The bacterial superantigen staphylococcal enterotoxin A (SEA) is an efficient activator of cytotoxic T cells when presented on major histocompatibility complex (MHC) class II molecules of target cells. Our previous studies showed that such SEA-directed T cells efficiently lysed chronic B-lymphocytic leukemia (B-CLL) cells. Next, we made a mutated SEA-protein A (SEAm-PA) fusion protein with more than 1,000-fold reduced binding affinity for MHC class II compared with native SEA. The fusion protein was successfully used to direct T cells to B-CLL cells coated with different B lineage-directed monoclonal antibodies (MoAbs). In this communication, we constructed a recombinant anti-CD19-Fab-SEAm fusion protein.
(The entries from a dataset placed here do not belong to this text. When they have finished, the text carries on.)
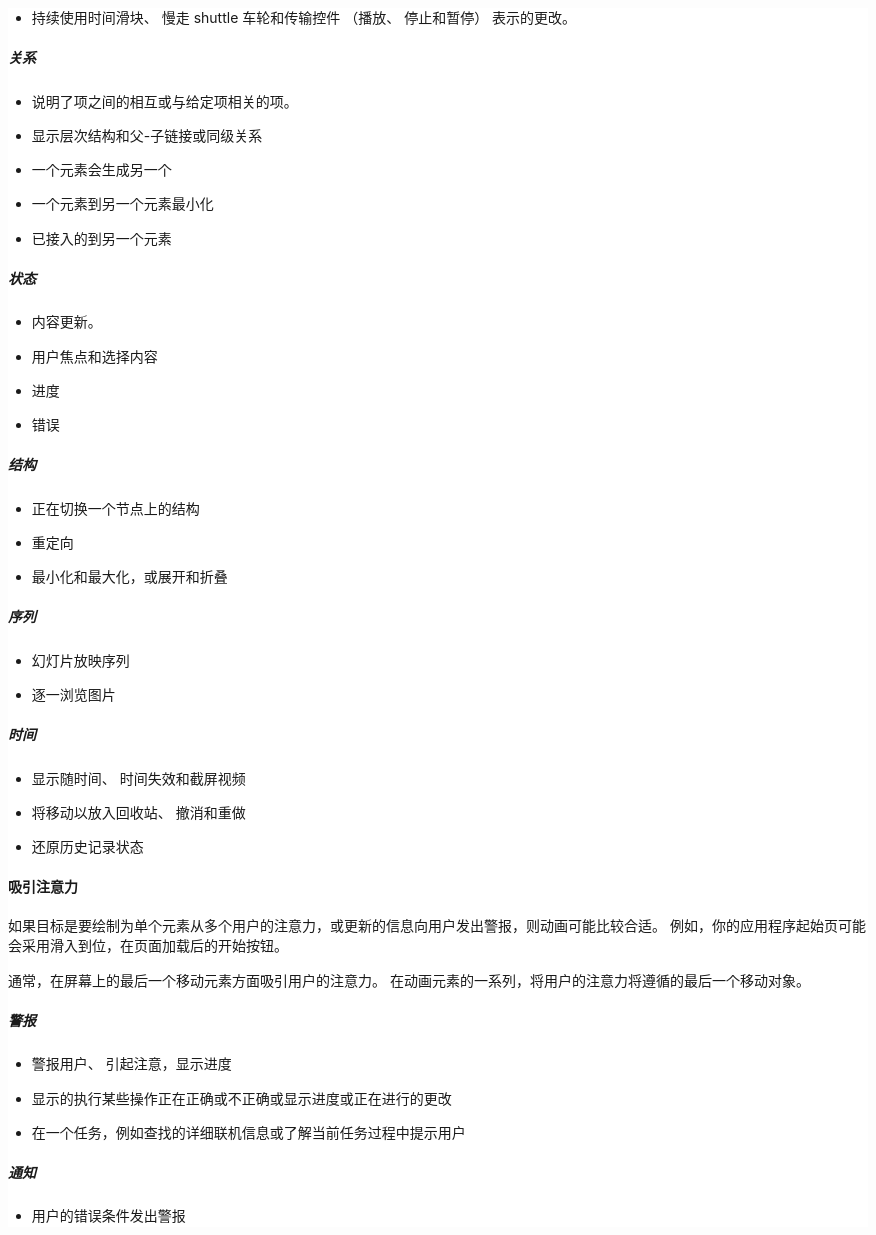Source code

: - 持续使用时间滑块、 慢走 shuttle 车轮和传输控件 （播放、 停止和暂停） 表示的更改。

##### <a name="relationships"></a>关系

- 说明了项之间的相互或与给定项相关的项。

- 显示层次结构和父-子链接或同级关系

- 一个元素会生成另一个

- 一个元素到另一个元素最小化

- 已接入的到另一个元素

##### <a name="state"></a>状态

- 内容更新。

- 用户焦点和选择内容

- 进度

- 错误

##### <a name="structure"></a>结构

- 正在切换一个节点上的结构

- 重定向

- 最小化和最大化，或展开和折叠

##### <a name="sequence"></a>序列

- 幻灯片放映序列

- 逐一浏览图片

##### <a name="time"></a>时间

- 显示随时间、 时间失效和截屏视频

- 将移动以放入回收站、 撤消和重做

- 还原历史记录状态

#### <a name="attract-attention"></a>吸引注意力
 如果目标是要绘制为单个元素从多个用户的注意力，或更新的信息向用户发出警报，则动画可能比较合适。 例如，你的应用程序起始页可能会采用滑入到位，在页面加载后的开始按钮。

 通常，在屏幕上的最后一个移动元素方面吸引用户的注意力。  在动画元素的一系列，将用户的注意力将遵循的最后一个移动对象。

##### <a name="alert"></a>警报

- 警报用户、 引起注意，显示进度

- 显示的执行某些操作正在正确或不正确或显示进度或正在进行的更改

- 在一个任务，例如查找的详细联机信息或了解当前任务过程中提示用户

##### <a name="notifications"></a>通知

- 用户的错误条件发出警报
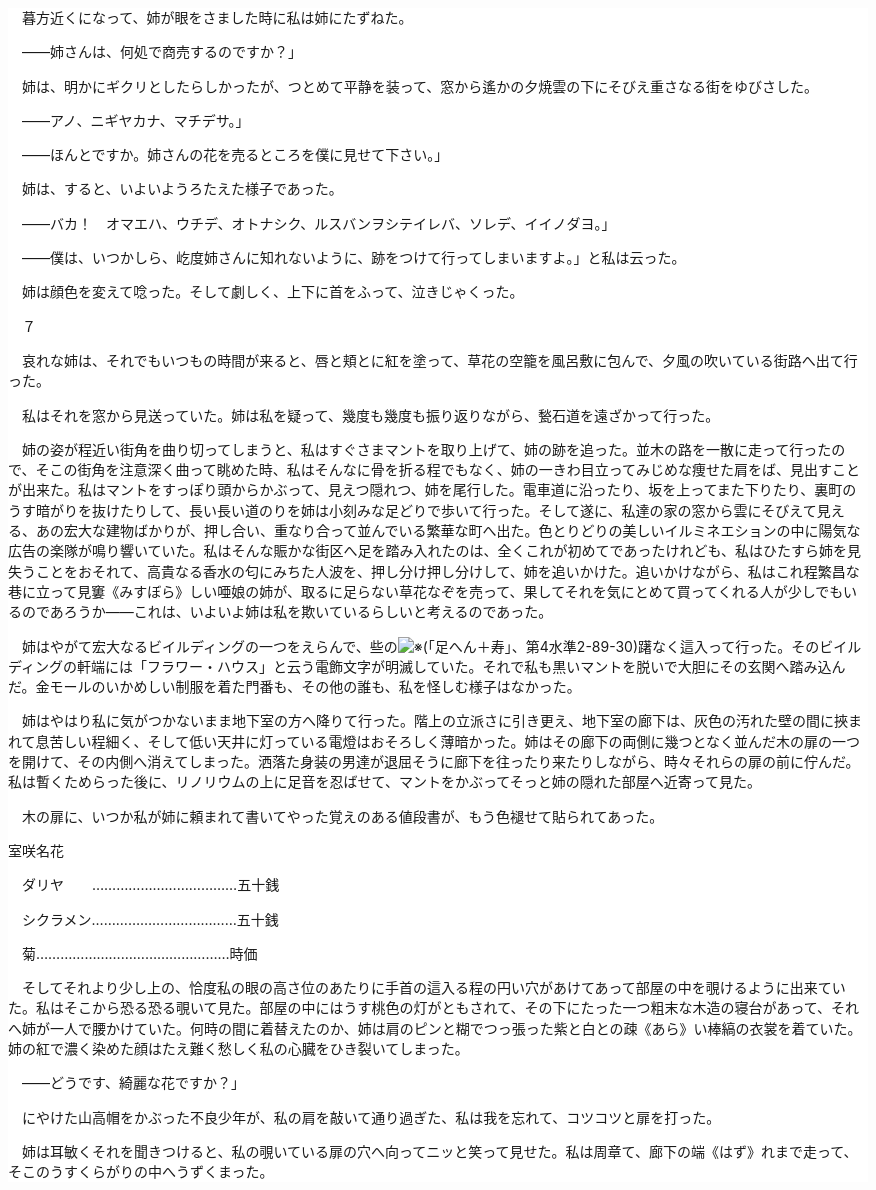 　暮方近くになって、姉が眼をさました時に私は姉にたずねた。

　――姉さんは、何処で商売するのですか？」

　姉は、明かにギクリとしたらしかったが、つとめて平静を装って、窓から遙かの夕焼雲の下にそびえ重さなる街をゆびさした。

　――アノ、ニギヤカナ、マチデサ。」

　――ほんとですか。姉さんの花を売るところを僕に見せて下さい。」

　姉は、すると、いよいようろたえた様子であった。

　――バカ！　オマエハ、ウチデ、オトナシク、ルスバンヲシテイレバ、ソレデ、イイノダヨ。」

　――僕は、いつかしら、屹度姉さんに知れないように、跡をつけて行ってしまいますよ。」と私は云った。

　姉は顔色を変えて唸った。そして劇しく、上下に首をふって、泣きじゃくった。



　７



　哀れな姉は、それでもいつもの時間が来ると、唇と頬とに紅を塗って、草花の空籠を風呂敷に包んで、夕風の吹いている街路へ出て行った。

　私はそれを窓から見送っていた。姉は私を疑って、幾度も幾度も振り返りながら、甃石道を遠ざかって行った。

　姉の姿が程近い街角を曲り切ってしまうと、私はすぐさまマントを取り上げて、姉の跡を追った。並木の路を一散に走って行ったので、そこの街角を注意深く曲って眺めた時、私はそんなに骨を折る程でもなく、姉の一きわ目立ってみじめな痩せた肩をば、見出すことが出来た。私はマントをすっぽり頭からかぶって、見えつ隠れつ、姉を尾行した。電車道に沿ったり、坂を上ってまた下りたり、裏町のうす暗がりを抜けたりして、長い長い道のりを姉は小刻みな足どりで歩いて行った。そして遂に、私達の家の窓から雲にそびえて見える、あの宏大な建物ばかりが、押し合い、重なり合って並んでいる繁華な町へ出た。色とりどりの美しいイルミネエションの中に陽気な広告の楽隊が鳴り響いていた。私はそんな賑かな街区へ足を踏み入れたのは、全くこれが初めてであったけれども、私はひたすら姉を見失うことをおそれて、高貴なる香水の匂にみちた人波を、押し分け押し分けして、姉を追いかけた。追いかけながら、私はこれ程繁昌な巷に立って見窶《みすぼら》しい唖娘の姉が、取るに足らない草花なぞを売って、果してそれを気にとめて買ってくれる人が少しでもいるのであろうか――これは、いよいよ姉は私を欺いているらしいと考えるのであった。

　姉はやがて宏大なるビイルディングの一つをえらんで、些の![※(「足へん＋寿」、第4水準2-89-30)](https://www.aozora.gr.jp/cards/000020/files/../../../gaiji/2-89/2-89-30.png)躇なく這入って行った。そのビイルディングの軒端には「フラワー・ハウス」と云う電飾文字が明滅していた。それで私も黒いマントを脱いで大胆にその玄関へ踏み込んだ。金モールのいかめしい制服を着た門番も、その他の誰も、私を怪しむ様子はなかった。

　姉はやはり私に気がつかないまま地下室の方へ降りて行った。階上の立派さに引き更え、地下室の廊下は、灰色の汚れた壁の間に挾まれて息苦しい程細く、そして低い天井に灯っている電燈はおそろしく薄暗かった。姉はその廊下の両側に幾つとなく並んだ木の扉の一つを開けて、その内側へ消えてしまった。洒落た身装の男達が退屈そうに廊下を往ったり来たりしながら、時々それらの扉の前に佇んだ。私は暫くためらった後に、リノリウムの上に足音を忍ばせて、マントをかぶってそっと姉の隠れた部屋へ近寄って見た。

　木の扉に、いつか私が姉に頼まれて書いてやった覚えのある値段書が、もう色褪せて貼られてあった。


室咲名花

　ダリヤ　　………………………………五十銭

　シクラメン………………………………五十銭

　菊…………………………………………時価



　そしてそれより少し上の、恰度私の眼の高さ位のあたりに手首の這入る程の円い穴があけてあって部屋の中を覗けるように出来ていた。私はそこから恐る恐る覗いて見た。部屋の中にはうす桃色の灯がともされて、その下にたった一つ粗末な木造の寝台があって、それへ姉が一人で腰かけていた。何時の間に着替えたのか、姉は肩のピンと糊でつっ張った紫と白との疎《あら》い棒縞の衣裳を着ていた。姉の紅で濃く染めた顔はたえ難く愁しく私の心臓をひき裂いてしまった。

　――どうです、綺麗な花ですか？」

　にやけた山高帽をかぶった不良少年が、私の肩を敲いて通り過ぎた、私は我を忘れて、コツコツと扉を打った。

　姉は耳敏くそれを聞きつけると、私の覗いている扉の穴へ向ってニッと笑って見せた。私は周章て、廊下の端《はず》れまで走って、そこのうすくらがりの中へうずくまった。
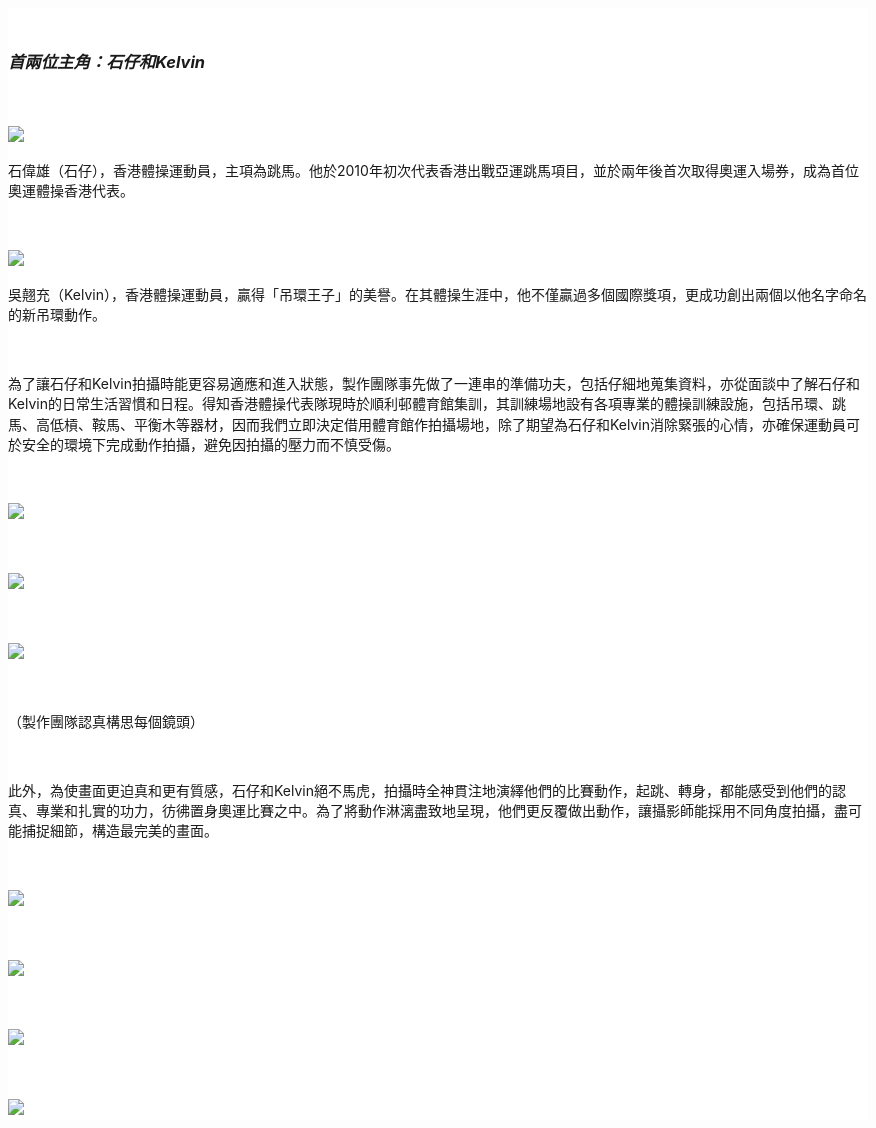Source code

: <br/>

### _首兩位主角：石仔和Kelvin_

<br/>

![](../images/dsc09186_min.jpg)

石偉雄（石仔），香港體操運動員，主項為跳馬。他於2010年初次代表香港出戰亞運跳馬項目，並於兩年後首次取得奧運入場券，成為首位奧運體操香港代表。

<br/>

![](../images/dsc00268_min.jpg)

吳翹充（Kelvin），香港體操運動員，贏得「吊環王子」的美譽。在其體操生涯中，他不僅贏過多個國際獎項，更成功創出兩個以他名字命名的新吊環動作。

<br/>

為了讓石仔和Kelvin拍攝時能更容易適應和進入狀態，製作團隊事先做了一連串的準備功夫，包括仔細地蒐集資料，亦從面談中了解石仔和Kelvin的日常生活習慣和日程。得知香港體操代表隊現時於順利邨體育館集訓，其訓練場地設有各項專業的體操訓練設施，包括吊環、跳馬、高低槓、鞍馬、平衡木等器材，因而我們立即決定借用體育館作拍攝場地，除了期望為石仔和Kelvin消除緊張的心情，亦確保運動員可於安全的環境下完成動作拍攝，避免因拍攝的壓力而不慎受傷。

<br/>

![](../images/dsc06907_min.jpg)

<br/>

![](../images/dsc08282_min.jpg)

<br/>

![](../images/dsc08336_min.jpg)

<br/>

（製作團隊認真構思每個鏡頭）

<br/>

此外，為使畫面更迫真和更有質感，石仔和Kelvin絕不馬虎，拍攝時全神貫注地演繹他們的比賽動作，起跳、轉身，都能感受到他們的認真、專業和扎實的功力，彷彿置身奧運比賽之中。為了將動作淋漓盡致地呈現，他們更反覆做出動作，讓攝影師能採用不同角度拍攝，盡可能捕捉細節，構造最完美的畫面。

<br/>

![](../images/dsc05880_min.jpg)

<br/>

![](../images/dsc00031_min.jpg)

<br/>

![](../images/dsc06356_min.jpg)

<br/>

![](../images/dsc06554_min.jpg)
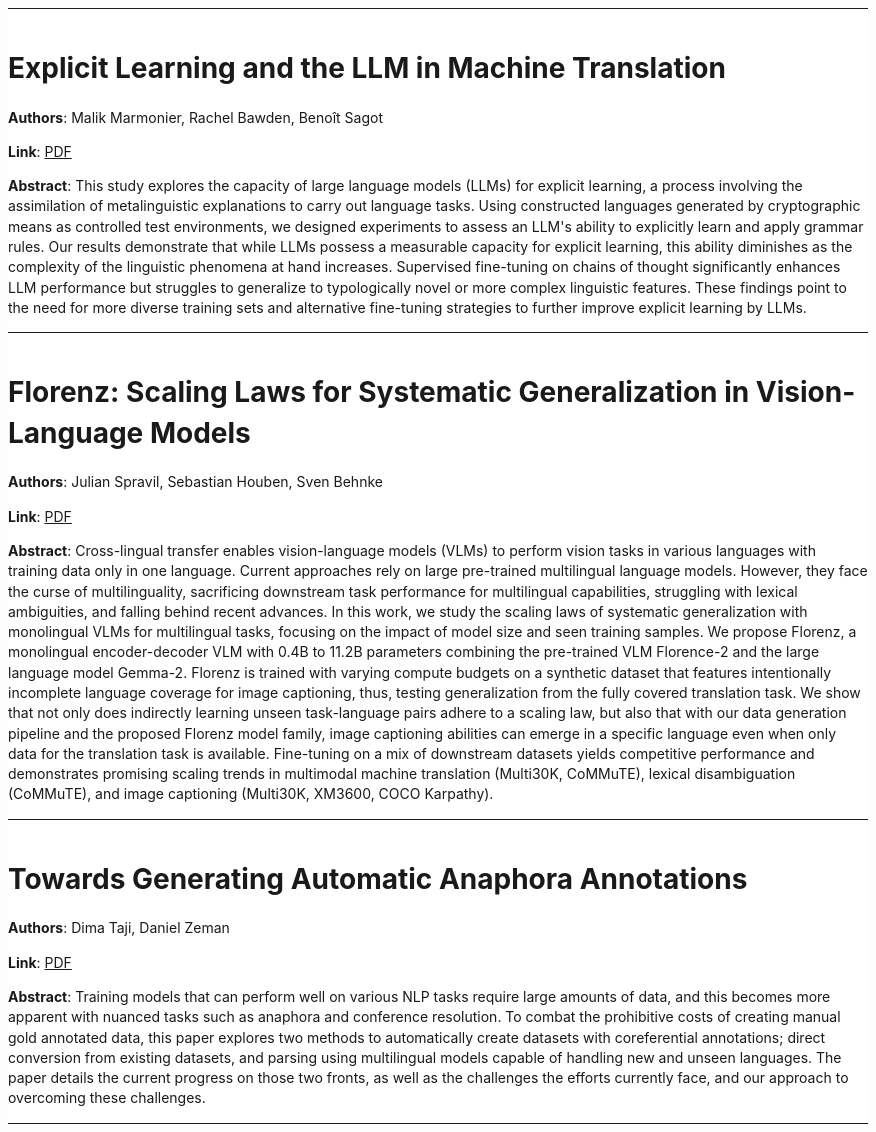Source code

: 
---
# Explicit Learning and the LLM in Machine Translation 

**Authors**: Malik Marmonier, Rachel Bawden, Benoît Sagot  

**Link**: [PDF](https://arxiv.org/pdf/2503.09454)  

**Abstract**: This study explores the capacity of large language models (LLMs) for explicit learning, a process involving the assimilation of metalinguistic explanations to carry out language tasks. Using constructed languages generated by cryptographic means as controlled test environments, we designed experiments to assess an LLM's ability to explicitly learn and apply grammar rules. Our results demonstrate that while LLMs possess a measurable capacity for explicit learning, this ability diminishes as the complexity of the linguistic phenomena at hand increases. Supervised fine-tuning on chains of thought significantly enhances LLM performance but struggles to generalize to typologically novel or more complex linguistic features. These findings point to the need for more diverse training sets and alternative fine-tuning strategies to further improve explicit learning by LLMs. 

---
# Florenz: Scaling Laws for Systematic Generalization in Vision-Language Models 

**Authors**: Julian Spravil, Sebastian Houben, Sven Behnke  

**Link**: [PDF](https://arxiv.org/pdf/2503.09443)  

**Abstract**: Cross-lingual transfer enables vision-language models (VLMs) to perform vision tasks in various languages with training data only in one language. Current approaches rely on large pre-trained multilingual language models. However, they face the curse of multilinguality, sacrificing downstream task performance for multilingual capabilities, struggling with lexical ambiguities, and falling behind recent advances. In this work, we study the scaling laws of systematic generalization with monolingual VLMs for multilingual tasks, focusing on the impact of model size and seen training samples. We propose Florenz, a monolingual encoder-decoder VLM with 0.4B to 11.2B parameters combining the pre-trained VLM Florence-2 and the large language model Gemma-2. Florenz is trained with varying compute budgets on a synthetic dataset that features intentionally incomplete language coverage for image captioning, thus, testing generalization from the fully covered translation task. We show that not only does indirectly learning unseen task-language pairs adhere to a scaling law, but also that with our data generation pipeline and the proposed Florenz model family, image captioning abilities can emerge in a specific language even when only data for the translation task is available. Fine-tuning on a mix of downstream datasets yields competitive performance and demonstrates promising scaling trends in multimodal machine translation (Multi30K, CoMMuTE), lexical disambiguation (CoMMuTE), and image captioning (Multi30K, XM3600, COCO Karpathy). 

---
# Towards Generating Automatic Anaphora Annotations 

**Authors**: Dima Taji, Daniel Zeman  

**Link**: [PDF](https://arxiv.org/pdf/2503.09417)  

**Abstract**: Training models that can perform well on various NLP tasks require large amounts of data, and this becomes more apparent with nuanced tasks such as anaphora and conference resolution. To combat the prohibitive costs of creating manual gold annotated data, this paper explores two methods to automatically create datasets with coreferential annotations; direct conversion from existing datasets, and parsing using multilingual models capable of handling new and unseen languages. The paper details the current progress on those two fronts, as well as the challenges the efforts currently face, and our approach to overcoming these challenges. 

---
The MHC class II binding capacity of the SEA part was drastically reduced by a D227A point mutation, whereas the T-cell activation properties were retained. The Fab part of the fusion protein displayed a binding affinity for CD19+ cells in the nanomolar range. The anti-CD19-Fab-SEAm molecule mediated effective, specific, rapid, and perforin-like T-cell lysis of B-CLL cells at low effector to target cell ratios. Normal CD19+ B cells were sensitive to lysis, whereas CD34+ progenitor cells and monocytes/macrophages were resistant. A panel of CD19+ B-cell lines representing different B-cell developmental stages were efficiently lysed, and the sensitivity correlated with surface ICAM-1 expression. The anti-CD19-Fab-SEAm fusion protein mediated highly effective killing of tumor biopsy cells representing several types of B-cell non-Hodgkin's lymphoma (B-NHL). Humanized severe combined immune deficiency (SCID) mice carrying Daudi lymphoma cells were used as an in vivo therapy model for evaluation of the anti-CD19-Fab-SEAm fusion protein. Greater than 90% reduction in tumor weight was recorded in anti-CD19-Fab-SEAm-treated animals compared with control animals receiving an irrelevant Fab-SEAm fusion protein. The present results indicate that MoAb-targeted superantigens (SAgs) may represent a promising approach for T-cell-based therapy of CD19+ B-cell malignancies.